According to NVIDIA support, GPU utilization is:
“Percent of time over the past sample period during which one or more kernels was executing on the GPU. The sample period may be between 1 second and 1/6 second depending on the product.”
On my RTX 5080, for various deep learning workloads (small and large models), I consistently see GPU utilization from nvidia-smi and dcgmi dmon -e 203 fluctuate between ~0% and ~100%, almost like a binary. My understanding is that this happens because the metric only checks whether at least one kernel is running during the sampling window.
I have two questions:
Is my interpretation correct?
Is there a more meaningful GPU utilization metric that reflects actual compute usage, e.g., Utilization = (achieved compute throughput) / (peak compute throughput)?

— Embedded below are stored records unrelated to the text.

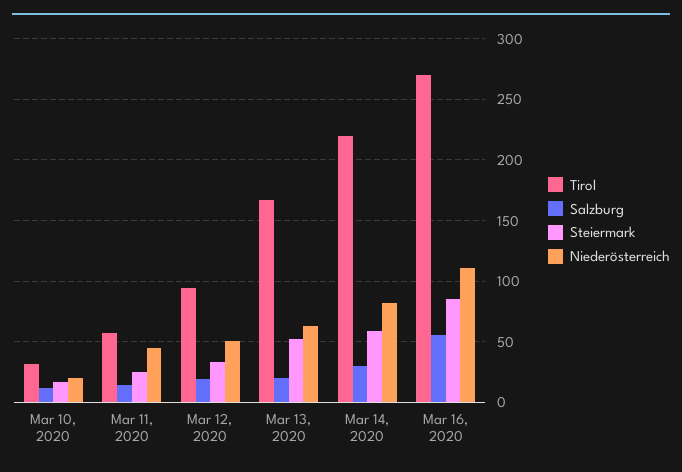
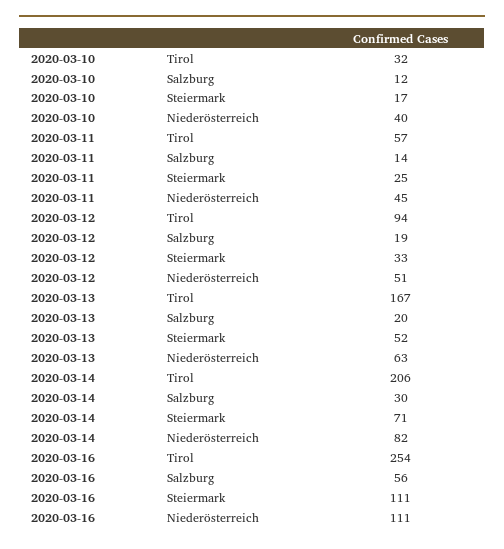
Niederösterreich, Mar 10, 2020: 20 -> 40
Tirol, Mar 14, 2020: 220 -> 206
Steiermark, Mar 14, 2020: 60 -> 71
Tirol, Mar 16, 2020: 270 -> 254
Steiermark, Mar 16, 2020: 85 -> 111

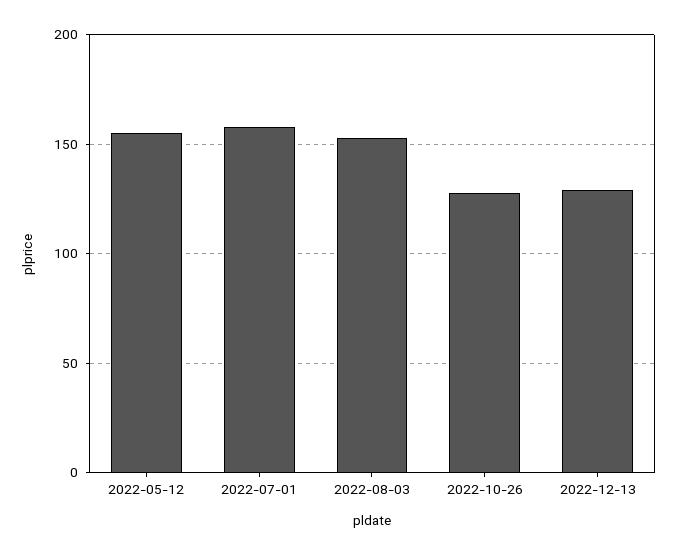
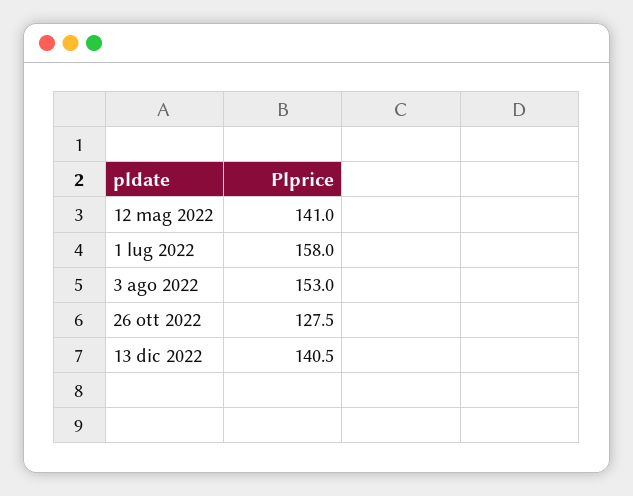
2022-05-12: 155 -> 141
2022-12-13: 130 -> 140.5

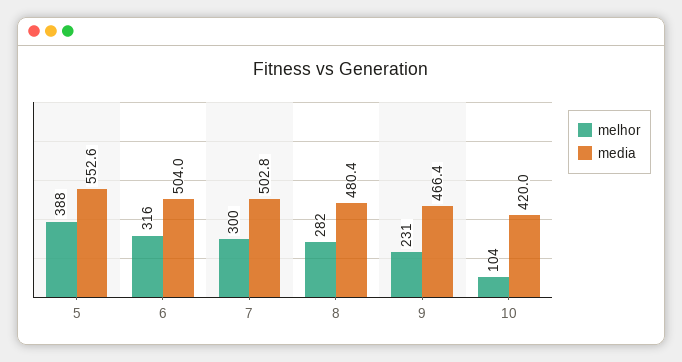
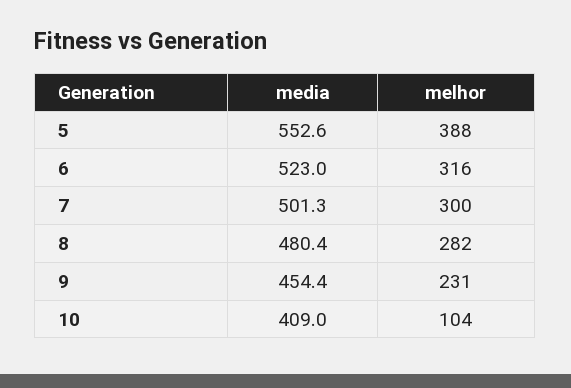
media, 6: 504 -> 523
media, 7: 502.8 -> 501.3
media, 9: 466.4 -> 454.4
media, 10: 420 -> 409

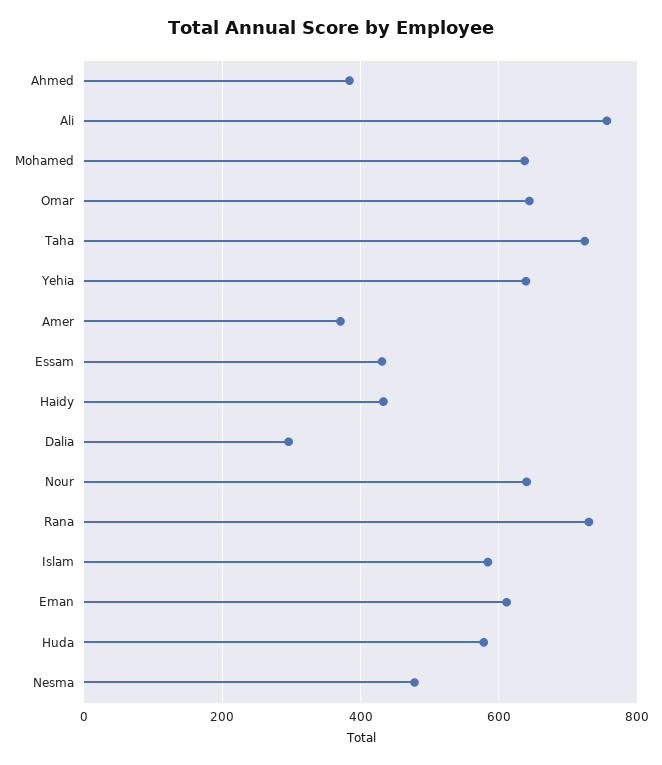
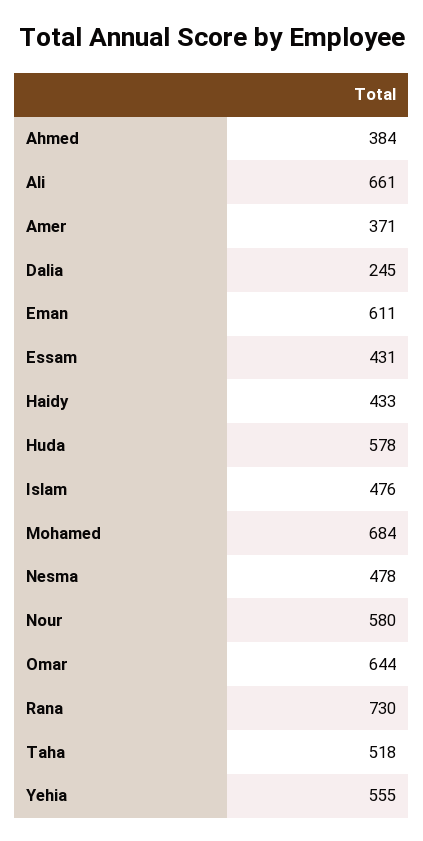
Ali: 760 -> 661
Mohamed: 640 -> 684
Taha: 720 -> 518
Yehia: 640 -> 555
Dalia: 300 -> 245
Nour: 640 -> 580
Islam: 580 -> 476

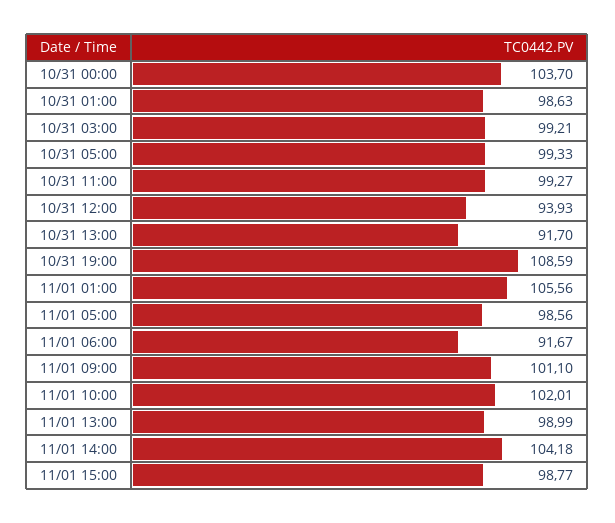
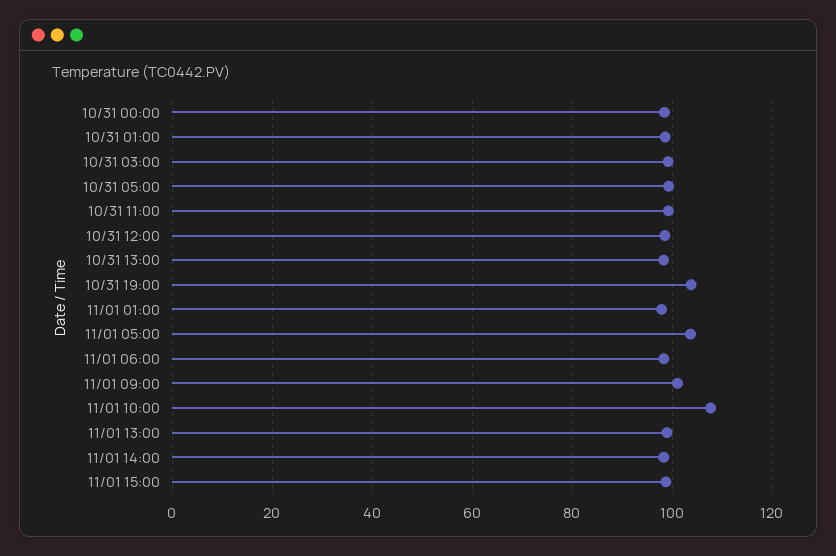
10/31 00:00: 103.7 -> 98
10/31 12:00: 93.93 -> 98
10/31 13:00: 91.7 -> 98
10/31 19:00: 108.59 -> 104
11/01 01:00: 105.56 -> 98
11/01 05:00: 98.56 -> 104
11/01 06:00: 91.67 -> 98
11/01 10:00: 102.01 -> 108
11/01 14:00: 104.18 -> 98

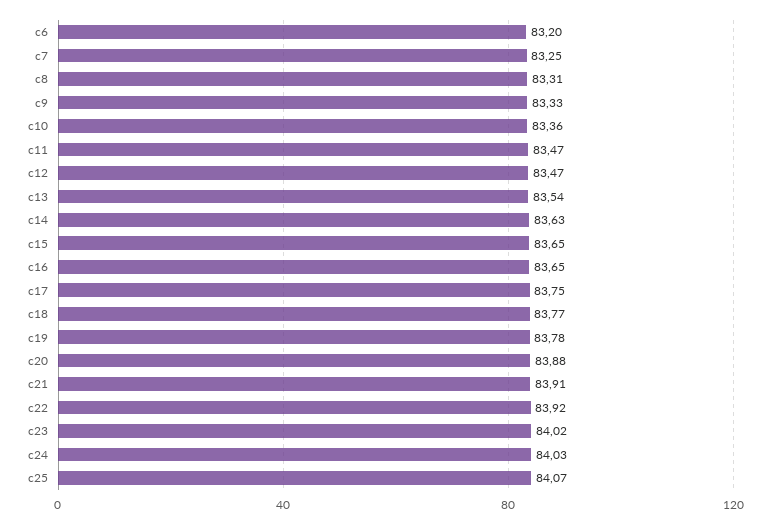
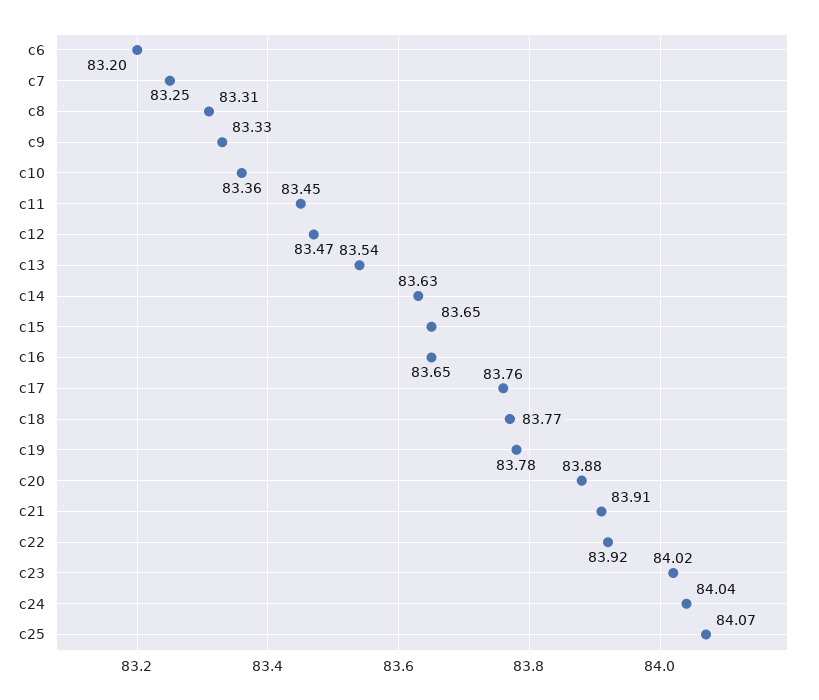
c11: 83.47 -> 83.45
c17: 83.75 -> 83.76
c24: 84.03 -> 84.04

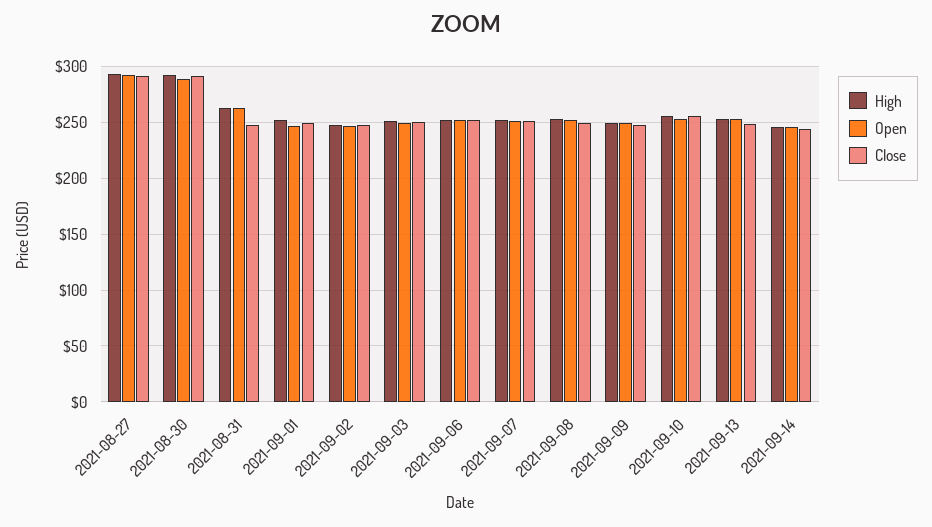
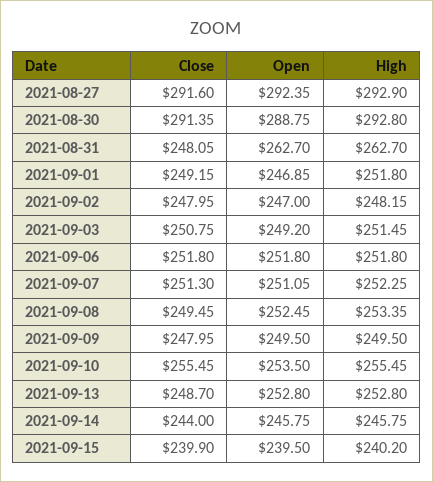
Close, 2021-09-15: none -> 239.9
Open, 2021-09-15: none -> 239.5
High, 2021-09-15: none -> 240.2

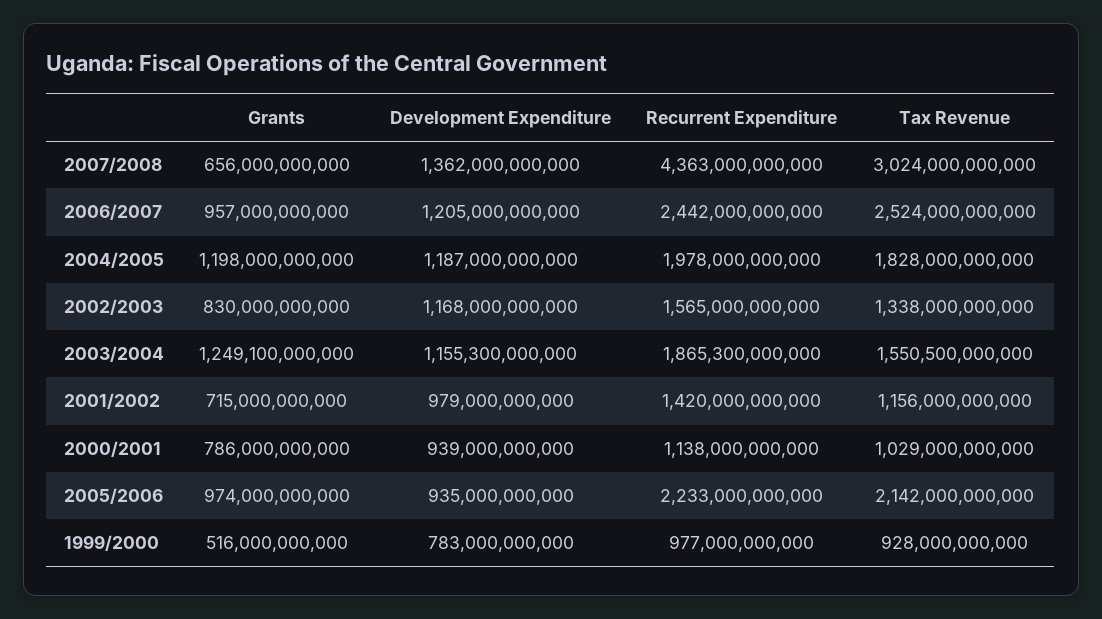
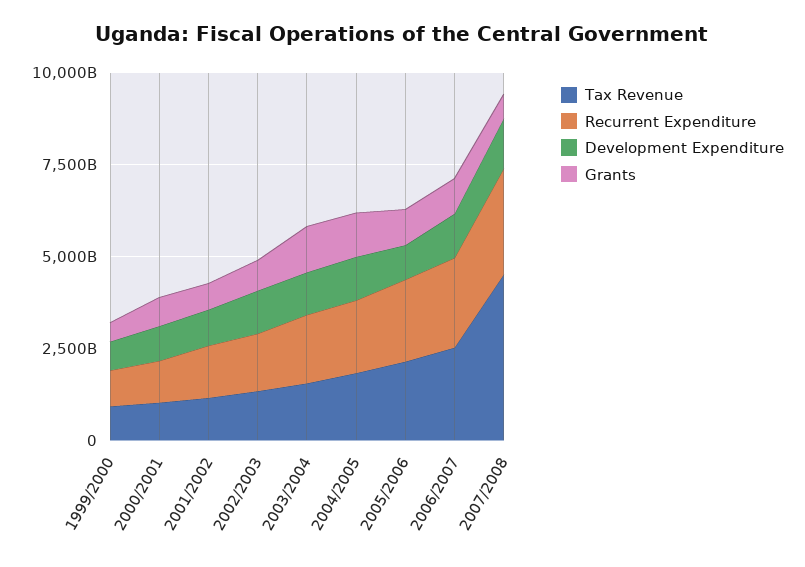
Recurrent Expenditure, 2007/2008: 4363000000000 -> 3000000000000
Tax Revenue, 2007/2008: 3024000000000 -> 4500000000000

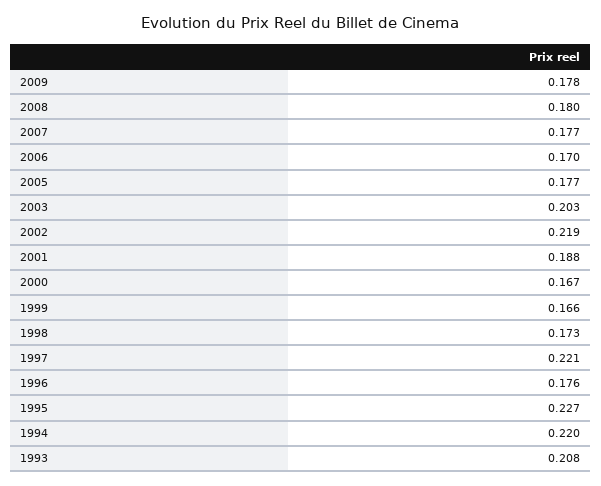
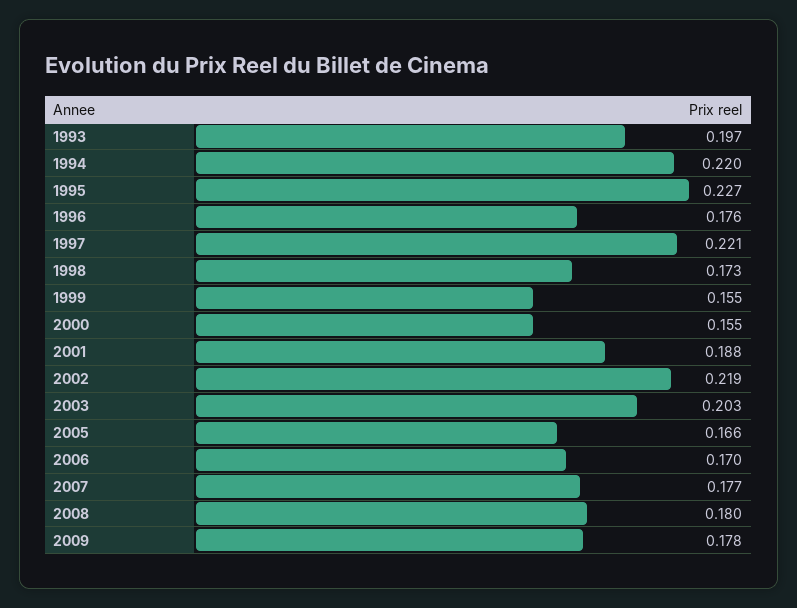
2005: 0.177 -> 0.166
2000: 0.167 -> 0.155
1999: 0.166 -> 0.155
1993: 0.208 -> 0.197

which is, for a system administrator, defined as GPU utilization when in fact it is a high level version of graphics engine (compute or graphics pipe active). The compute pipe can be 100% active if even a single thread is running on 1 SM (out of all SMs).
There are several more accurate methods of measuring GPU utilization:
DCGM Profiling Metrics PROF_GR_ENGINE_ACTIVE is number of cycles in the sample period that the compute pipe or graphics pipe is active so it closely matches the DCGM_FI_DEV_GPU_UTIL in definition. PROF_SM_ACTIVE is the number of cycles in the sample period the SM had at least 1 warp active summed across all SMs.
These metrics can be collect at up to 10 Hz.
Nsight Systems GPU Metrics GR_ACTIVE matches definition of PROF_GR_ENGINE_ACTIVE SM_ACTIVE matches definition of PROF_SM_ACTIVE
These metrics can be collected up to 200 kHz. On some GPUs this rate cannot be maintained.
Both DCGM Profiling and Nsight Systems support additional SM and memory system metrics to utilization of major SM pipelines (FP32, FP64, TENSOR, …), the memory subsystem, and interconnects.